Comparative Genomics of the Genus Campylobacter: Analysis of All 24 Described Campylobacter Species.

Authors: Miller, William - Bill; Yee, Emma; Mandrell, Robert

Submitted to: Meeting Abstract
Publication Type: Abstract Only
Publication Acceptance Date: 3/2/2010
Publication Date: N/A
Citation: N/A

Interpretive Summary:

Technical Abstract: Members of the genus Campylobacter have been isolated from a wide variety of environments, as well as multiple avian and mammalian hosts. Campylobacters have been implicated in disease in both livestock and humans, primarily causing gastroenteritis in the latter. Several Campylobacter species, predominantly C. jejuni, have been isolated from food, milk and water; thus, several campylobacters are considered food-borne pathogens. To address the genotypic diversity that underlies the variation within Campylobacter, we have sequenced to draft level the genomes of 18 additional Campylobacter strains, thereby acquiring genomic data on all published taxa within the genus, including both subspecies of C. lari and C. hyointestinalis and all three biovars of C. sputorum. The average size and G+C% of each genome within the genus is 1.78 mb (range 1.46 mb – 2.51 mb) and 33.1% (range: 27.3% - 46%), respectively. BLASTP analysis of the predicted Campylobacter proteomes indicates a core Campylobacter gene set of approx. 400 genes. As expected, the majority of these core genes are involved in basic biological functions, such as replication, transcription and translation; however, several core proteins have only a general function or have no defined function.
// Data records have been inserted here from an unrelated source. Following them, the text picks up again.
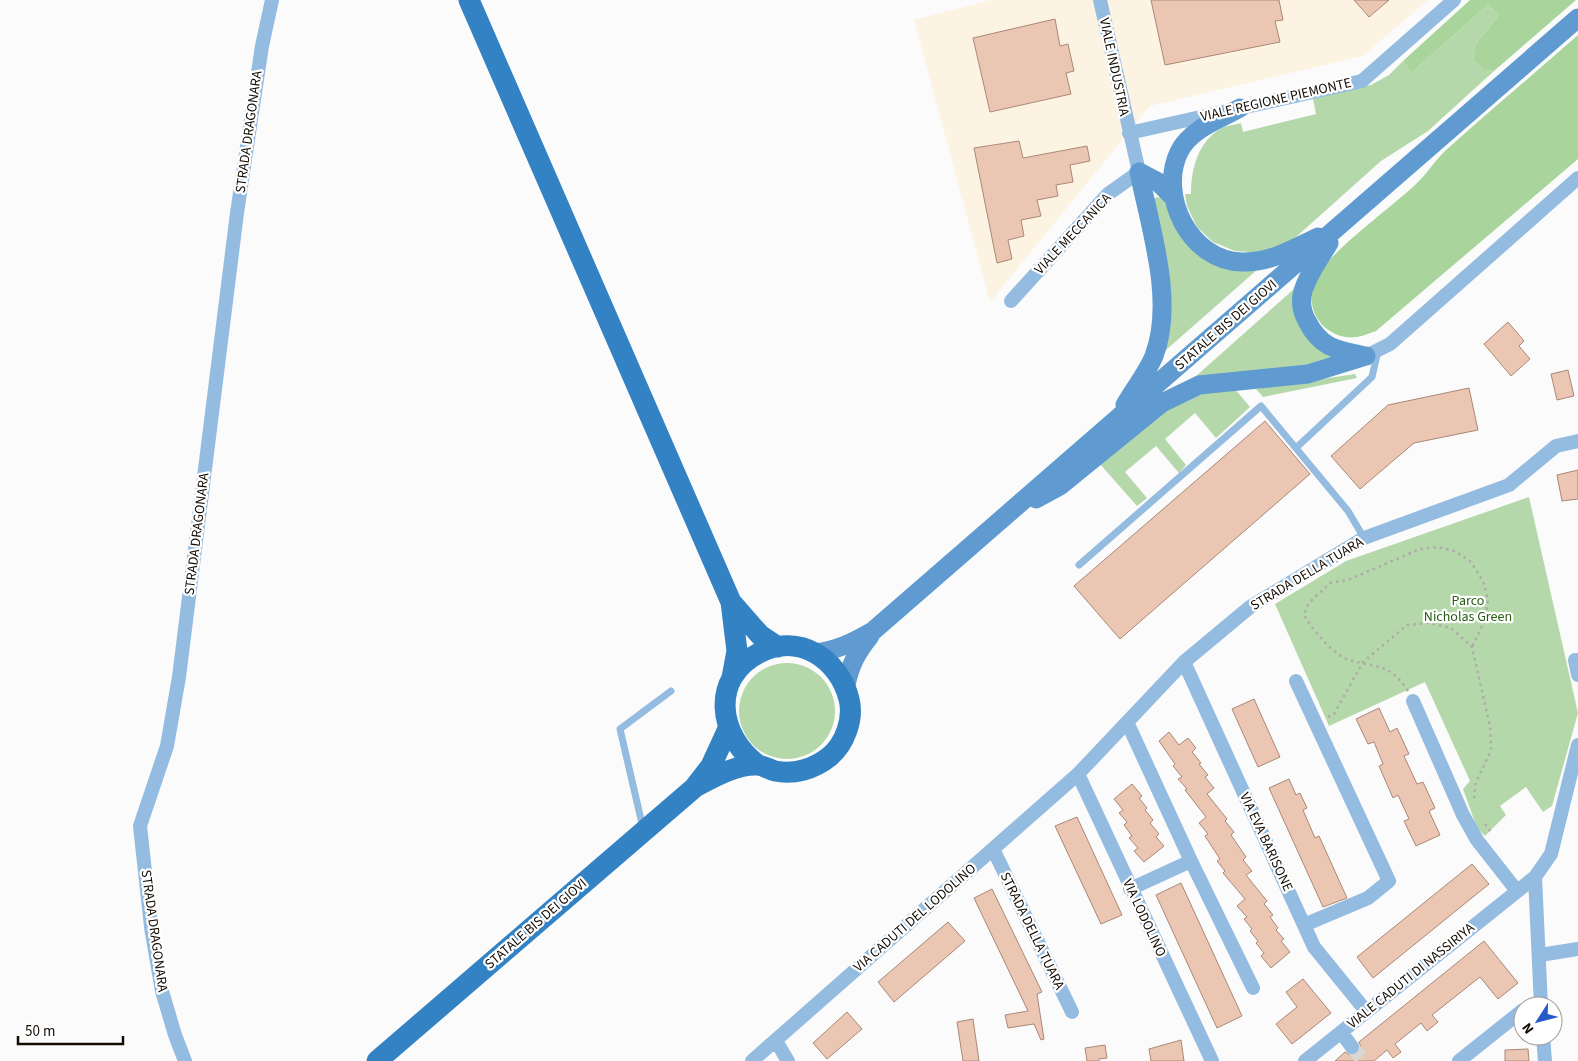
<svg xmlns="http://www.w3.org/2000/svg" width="1578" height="1061" viewBox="0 0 1578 1061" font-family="'Source Sans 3',sans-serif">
	<rect width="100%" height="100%" fill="#fbfbfb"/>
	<path fill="#fdf3e3" d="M990,0H1428L1363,56L1150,106L990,302L914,20Z"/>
	<path fill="#b5d8aa" d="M1488,5L1499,15L1475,45L1473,60L1484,70L1494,71L1428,131L1381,161L1286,246L1264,253L1235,251L1213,242L1197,227L1187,206L1185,194H1191C1191,169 1198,141 1222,128C1227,125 1235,125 1241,123L1243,132L1316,114L1313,99L1371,85L1389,75L1403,61L1411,73Z
		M1157,197L1165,199L1189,238L1258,269L1166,350L1153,199Z
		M1294,289L1296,303L1344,355L1322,365L1195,377Z
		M1355,374L1357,378L1263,397L1256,389Z
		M1235,389L1250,407L1216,438L1195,413L1165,439L1186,465L1179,473L1156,446L1125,472L1147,498L1137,506L1099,463L1149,417L1190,394Z
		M1529,497L1578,713L1552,806L1543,812L1526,787L1500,806L1506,815L1485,836L1477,828L1463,789L1470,781L1425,682L1329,726L1275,604L1346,561Z
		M739 711a48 48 0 1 1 96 0a48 48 0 1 1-96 0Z"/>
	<path fill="#a9d59c" d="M1470,0H1576L1494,71L1484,70L1473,60L1475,45L1499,15L1488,5L1411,73L1403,61Z
		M1578,35V159L1376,331C1358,338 1346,341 1330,331C1313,321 1307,298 1314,281C1324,256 1393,206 1416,184C1427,174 1435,160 1446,150C1489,111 1534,74 1578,35Z"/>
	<path fill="#eac6b3" stroke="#aa8876" d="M1151,0H1279L1283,20L1275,21L1280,42L1165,65Z
		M1354,0H1389L1369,17Z
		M1055,19L1060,46L1068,44L1074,71L1066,73L1071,94L990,112L973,38Z
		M1019,141L1023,158L1087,146L1090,161L1070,165L1073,182L1056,185L1058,196L1037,200L1041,216L1021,220L1024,236L1008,240L1012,259L997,263L974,148Z
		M1508,322L1524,341L1519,346L1530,359L1511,376L1484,344Z
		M1568,370L1574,396L1557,400L1551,374Z
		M1469,388L1478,430L1414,443L1360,489L1331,456L1388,405Z
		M1265,421L1310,474L1120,639L1074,586Z
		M1578,470V499L1562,501L1557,475Z
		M1254,699L1280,757L1258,767L1232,709Z
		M1379,708L1390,732L1397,728L1409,754L1404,756L1417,784L1423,782L1435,808L1429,811L1440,835L1416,846L1404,821L1409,819L1398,795L1393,798L1379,766L1383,764L1374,742L1368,744L1356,719Z
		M1169,732L1179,745L1188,738L1196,748L1192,752L1201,763L1199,764L1208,775L1205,777L1214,788L1207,794L1227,819L1225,821L1234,832L1231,835L1246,857L1243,860L1252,871L1246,875L1267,901L1264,904L1273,915L1270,917L1278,928L1276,930L1284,939L1281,941L1290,952L1271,968L1261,956L1264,953L1256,943L1258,941L1250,931L1252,929L1244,919L1247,917L1237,906L1245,899L1223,873L1225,871L1217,861L1220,859L1205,836L1208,834L1199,823L1206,817L1185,790L1187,789L1178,779L1182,777L1173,766L1175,764L1159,741Z
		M1289,779L1296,795L1300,793L1307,808L1303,810L1315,838L1319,836L1347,898L1323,907L1269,788Z
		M1132,784L1142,796L1139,798L1147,808L1145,810L1153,820L1150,823L1159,834L1156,837L1164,846L1144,862L1134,851L1138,848L1129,838L1132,836L1124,825L1127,822L1119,813L1123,810L1114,799Z
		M1077,817L1122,915L1101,924L1055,826Z
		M1472,864L1489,884L1373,978L1357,957Z
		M1181,883L1242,1016L1217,1028L1156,895Z
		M992,889L1042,992L1037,994L1044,1039L1041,1040L1034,1024L1008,1028L1005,1015L1028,1011L974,898Z
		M948,922L965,941L894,1002L878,982Z
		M1484,941L1518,983L1498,999L1480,977L1432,1015L1438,1022L1427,1031L1421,1023L1395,1044L1401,1052L1393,1058L1387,1050L1374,1061H1335L1345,1052L1352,1056L1358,1054L1361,1047L1359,1042Z
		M1303,979L1331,1013L1292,1044L1276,1024L1297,1007L1286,992Z
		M847,1012L862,1029L827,1059L813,1043Z
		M973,1019L979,1061H963L957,1022Z
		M1181,1040L1184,1061H1151L1149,1049Z
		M1105,1045L1107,1058L1099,1059V1061H1087L1085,1048Z
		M1528,1049L1529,1061H1505V1050Z"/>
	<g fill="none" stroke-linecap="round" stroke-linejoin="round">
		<path stroke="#d8d7d6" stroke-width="14" stroke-dasharray="14 7" stroke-linecap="butt" d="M1352,1047L1364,1061"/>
		<path stroke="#aeaba8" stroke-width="2.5" stroke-dasharray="2.5 4" stroke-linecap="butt" d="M1408,691C1390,663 1377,668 1349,660C1335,656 1310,628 1304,614L1309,603L1330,583L1348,580L1420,549L1437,547L1455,551L1471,562L1483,581L1488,600L1484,622L1472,647
			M1328,717L1334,714L1363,662L1407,625L1429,623L1451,628L1472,647L1490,726L1491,750L1475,785L1474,802
			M1485,824L1490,831"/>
		<path stroke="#94bbe0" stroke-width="7" d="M1297,447L1372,377L1378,351
			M1079,565L1261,406L1348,511L1364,538
			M643,828L620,729L671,691"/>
		<path stroke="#94bbe0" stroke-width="14" d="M1129,133L1362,81L1454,0
			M1011,301L1108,194L1139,172L1100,0
			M1366,356L1390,344L1578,178
			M1578,660H1575L1578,675
			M1184,662L1314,947L1366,1011
			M1296,681L1389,881L1368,898L1304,925
			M1413,701L1463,815L1477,840L1517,891
			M1127,722L1191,861L1253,988
			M1078,774L1212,1061
			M993,849L1072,1012
			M1535,877L1541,1006
			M1130,889L1191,861
			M1540,955L1578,949
			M1341,1032L1352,1047
			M1543,1036L1545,1061
			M776,1041L788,1061
			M185,1061L175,1035L162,991L151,927L140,826L167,746L179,677L237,213L262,46L272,0
			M752,1061L1078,774L1184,662L1250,607L1364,538L1509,485L1556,446L1578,441
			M1305,1061L1535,877L1551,854L1578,745
			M1459,1061L1523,1010"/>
		<path stroke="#5f9bd0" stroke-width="19" d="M1240,108C1220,119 1190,129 1179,152C1158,196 1190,261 1242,262C1270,263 1293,249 1318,237
			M1139,172L1158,182L1171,195
			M1329,243C1320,258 1308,274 1303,291C1300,301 1302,312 1307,321C1321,349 1338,350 1366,356
			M1125,405C1134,389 1147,373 1154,356C1175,301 1150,227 1139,172
			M1036,499L1060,486L1162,403L1199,385L1308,374L1366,356
			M815,653C838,650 854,642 873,631L1578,18
			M846,685C850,665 857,652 870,636"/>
		<path stroke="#3282c4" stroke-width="21" d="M469,0L731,602L760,635L778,647
			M731,602L737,651L732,678
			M697,786C714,777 737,764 757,765C763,765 770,770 775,771C794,775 814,769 829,757C845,744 854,719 849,699C839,659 799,632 759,653C710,678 718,736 758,765
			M377,1061L694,788L711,766L728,729"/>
	</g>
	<g text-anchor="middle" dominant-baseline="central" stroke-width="4.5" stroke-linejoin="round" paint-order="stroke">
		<g font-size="14" fill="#130c03" stroke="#fff">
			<text transform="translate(1114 67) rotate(78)">VIALE INDUSTRIA</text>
			<text transform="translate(1276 100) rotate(-13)">VIALE REGIONE PIEMONTE</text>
			<text transform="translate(249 132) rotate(-82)">STRADA DRAGONARA</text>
			<text transform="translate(1073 234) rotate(-47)">VIALE MECCANICA</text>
			<text transform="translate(1226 325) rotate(-41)">STATALE BIS DEI GIOVI</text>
			<text transform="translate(197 534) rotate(-83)">STRADA DRAGONARA</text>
			<text transform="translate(1307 574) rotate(-31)">STRADA DELLA TUARA</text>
			<text transform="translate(1266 842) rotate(65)">VIA EVA BARISONE</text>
			<text transform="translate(915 918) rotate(-41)">VIA CADUTI DEL LODOLINO</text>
			<text transform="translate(1144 918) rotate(65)">VIA LODOLINO</text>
			<text transform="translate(536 924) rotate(-41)">STATALE BIS DEI GIOVI</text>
			<text transform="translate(154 931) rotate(82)">STRADA DRAGONARA</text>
			<text transform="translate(1032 931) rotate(64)">STRADA DELLA TUARA</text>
			<text transform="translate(1411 976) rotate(-39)">VIALE CADUTI DI NASSIRIYA</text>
		</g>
		<g font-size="14" fill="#285d11" stroke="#fff">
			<text x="1468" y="601">Parco<tspan x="1468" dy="16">Nicholas Green</tspan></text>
		</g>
	</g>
	<g transform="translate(1538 1021) rotate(234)"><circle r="24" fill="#ffffff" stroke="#a19e9a"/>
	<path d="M0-4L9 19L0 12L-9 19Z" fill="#265ac8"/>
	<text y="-8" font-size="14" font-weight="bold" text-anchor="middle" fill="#130c03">N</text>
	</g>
	<path d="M18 1036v8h105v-8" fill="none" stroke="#130c03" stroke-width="2.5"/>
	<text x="25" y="1036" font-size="15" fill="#130c03" stroke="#ffffff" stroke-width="4" paint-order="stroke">50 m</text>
</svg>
BLASTP analysis also indicates that, although the average genome contains ~1700 genes, the minimum Campylobacter gene pool is approx. 12,000 genes. This large gene pool underscores further the diversity within the genus; many of these variable genes are involved in signal and energy transduction, metabolism, transport and biosynthesis of surface structures. Analysis of the Campylobacter genomes will provide further insights into evolution, host and environmental adaptation and pathogenicity, and will be used in the development of improved typing and detection methods.